Hi readers. Monday after Physical Therapy they stood me in front of a Happy Graduation banner, gave me a diploma and card signed by all the nurse-ladies, put a mortarboard hat on me and took a picure. Then they played Graduation March and I went around the room shaking hands while all the old codgers on machines cheered and waved on their various machines.
So the VA paid-for session of my return to physical perfection is done.
I’ve paid for another month use of the Olathe Community Center machines because I’m not 17 years old again yet.
Some of the guys who’ve been using the medical center facility a long time who’d been through similar cardiac situations to mine said they kept improving a while after the first physical therapy, is the reason I’m still hopeful it’s going to improve more despite congestive heart failure.
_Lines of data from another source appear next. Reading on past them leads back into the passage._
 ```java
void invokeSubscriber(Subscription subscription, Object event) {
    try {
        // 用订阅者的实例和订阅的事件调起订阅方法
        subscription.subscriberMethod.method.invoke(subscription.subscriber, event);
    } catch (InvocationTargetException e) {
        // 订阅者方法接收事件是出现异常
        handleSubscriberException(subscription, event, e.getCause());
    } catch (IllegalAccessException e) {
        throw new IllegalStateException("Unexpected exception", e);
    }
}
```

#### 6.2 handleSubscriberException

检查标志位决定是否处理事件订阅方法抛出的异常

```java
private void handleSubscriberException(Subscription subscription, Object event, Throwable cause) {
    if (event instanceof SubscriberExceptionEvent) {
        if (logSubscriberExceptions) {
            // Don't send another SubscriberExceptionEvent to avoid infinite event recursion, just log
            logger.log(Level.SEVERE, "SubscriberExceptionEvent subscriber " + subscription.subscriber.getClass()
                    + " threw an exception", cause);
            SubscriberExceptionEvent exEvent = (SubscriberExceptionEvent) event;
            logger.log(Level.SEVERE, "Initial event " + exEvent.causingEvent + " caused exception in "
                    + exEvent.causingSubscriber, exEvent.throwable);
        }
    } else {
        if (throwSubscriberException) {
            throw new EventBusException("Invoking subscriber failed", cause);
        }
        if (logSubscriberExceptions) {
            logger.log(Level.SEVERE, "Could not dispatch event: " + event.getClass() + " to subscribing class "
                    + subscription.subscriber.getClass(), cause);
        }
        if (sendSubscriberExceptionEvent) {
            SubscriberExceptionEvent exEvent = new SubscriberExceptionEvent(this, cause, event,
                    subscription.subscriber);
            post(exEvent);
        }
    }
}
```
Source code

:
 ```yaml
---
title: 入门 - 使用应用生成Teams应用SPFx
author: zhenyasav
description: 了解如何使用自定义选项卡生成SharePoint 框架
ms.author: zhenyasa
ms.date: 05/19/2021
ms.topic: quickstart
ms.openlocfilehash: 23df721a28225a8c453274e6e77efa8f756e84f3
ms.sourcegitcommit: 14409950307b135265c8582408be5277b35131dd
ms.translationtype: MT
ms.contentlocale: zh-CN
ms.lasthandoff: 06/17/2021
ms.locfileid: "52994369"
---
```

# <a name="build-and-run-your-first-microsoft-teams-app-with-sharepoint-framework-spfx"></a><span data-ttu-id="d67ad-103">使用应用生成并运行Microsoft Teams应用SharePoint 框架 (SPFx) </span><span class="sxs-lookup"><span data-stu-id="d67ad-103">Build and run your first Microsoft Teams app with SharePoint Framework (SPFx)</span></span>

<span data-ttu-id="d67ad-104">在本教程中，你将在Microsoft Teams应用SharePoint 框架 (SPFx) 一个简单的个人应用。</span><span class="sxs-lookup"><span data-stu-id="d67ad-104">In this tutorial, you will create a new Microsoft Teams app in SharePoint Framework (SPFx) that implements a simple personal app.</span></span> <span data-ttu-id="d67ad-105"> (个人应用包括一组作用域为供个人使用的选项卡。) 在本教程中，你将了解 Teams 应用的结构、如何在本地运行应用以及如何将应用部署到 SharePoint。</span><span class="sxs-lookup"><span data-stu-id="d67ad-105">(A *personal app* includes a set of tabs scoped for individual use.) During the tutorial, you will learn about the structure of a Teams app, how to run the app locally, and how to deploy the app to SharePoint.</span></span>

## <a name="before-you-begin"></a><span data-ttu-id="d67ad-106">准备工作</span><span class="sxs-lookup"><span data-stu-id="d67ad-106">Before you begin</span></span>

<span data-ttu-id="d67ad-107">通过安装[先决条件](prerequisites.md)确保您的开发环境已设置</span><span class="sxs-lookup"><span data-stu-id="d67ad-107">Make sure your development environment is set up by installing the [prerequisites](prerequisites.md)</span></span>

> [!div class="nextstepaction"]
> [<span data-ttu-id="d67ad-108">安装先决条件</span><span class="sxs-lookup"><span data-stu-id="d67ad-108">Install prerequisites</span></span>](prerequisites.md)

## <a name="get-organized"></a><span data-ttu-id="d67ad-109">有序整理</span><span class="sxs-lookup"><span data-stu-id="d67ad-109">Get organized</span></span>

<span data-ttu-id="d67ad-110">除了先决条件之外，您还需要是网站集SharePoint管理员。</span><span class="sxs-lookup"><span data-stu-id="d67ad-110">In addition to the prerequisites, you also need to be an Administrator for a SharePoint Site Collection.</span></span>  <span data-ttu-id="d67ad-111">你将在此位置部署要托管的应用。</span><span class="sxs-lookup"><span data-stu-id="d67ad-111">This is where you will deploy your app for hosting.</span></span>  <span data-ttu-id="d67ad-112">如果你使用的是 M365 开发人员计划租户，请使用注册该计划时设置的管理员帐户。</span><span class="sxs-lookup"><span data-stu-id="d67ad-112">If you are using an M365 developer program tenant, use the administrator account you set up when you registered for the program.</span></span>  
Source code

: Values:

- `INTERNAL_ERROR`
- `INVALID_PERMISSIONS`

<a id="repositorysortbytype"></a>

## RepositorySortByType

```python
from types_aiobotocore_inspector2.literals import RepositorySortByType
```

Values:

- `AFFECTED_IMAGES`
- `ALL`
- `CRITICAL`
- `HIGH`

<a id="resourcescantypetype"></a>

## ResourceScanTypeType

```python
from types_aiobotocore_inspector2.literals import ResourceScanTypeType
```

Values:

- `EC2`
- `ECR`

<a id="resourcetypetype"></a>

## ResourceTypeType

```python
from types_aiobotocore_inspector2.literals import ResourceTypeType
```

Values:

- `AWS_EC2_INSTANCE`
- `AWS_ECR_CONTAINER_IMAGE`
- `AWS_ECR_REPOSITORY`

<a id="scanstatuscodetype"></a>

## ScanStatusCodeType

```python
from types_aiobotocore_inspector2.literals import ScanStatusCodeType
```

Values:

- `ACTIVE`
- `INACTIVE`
But they also said, every one I discussed it with, that there’s a plateau that comes somewhere afterward, and things don’t get better from then on. It becomes a matter of maintaining, holding what you’ve got.
So I’m hoping the plateau for me will involve an ejection factor a bit higher than the 10-15% the VA and private cardiologists measured before therapy. I need to be able to go out in the world and climb over fences, trespass onto forbidden places. I need to be able to walk down to the grocery store somewhere and back with a bag of groceries inside each arm.
Or at least I need to be able to walk around the streets somewhere pusing a shopping cart with my belongings in it without tiring myself out too terribly. Some things in life a person just hates to give up the prospects for.
But phase one is done. Sorry if you didn’t get your invitation but graduation was never a sure thing. Even during the final weeks, even the next-to-the-last session the fast six minute measured distance walk took the wind out of my sails.
I’m going to miss all those old guys. Especially the ones doing post-graduate work hanging around because they didn’t have a courthouse square to hang around in playing dominoes and spitting tobacco. They’re paying a dear price to go there and can’t even spit.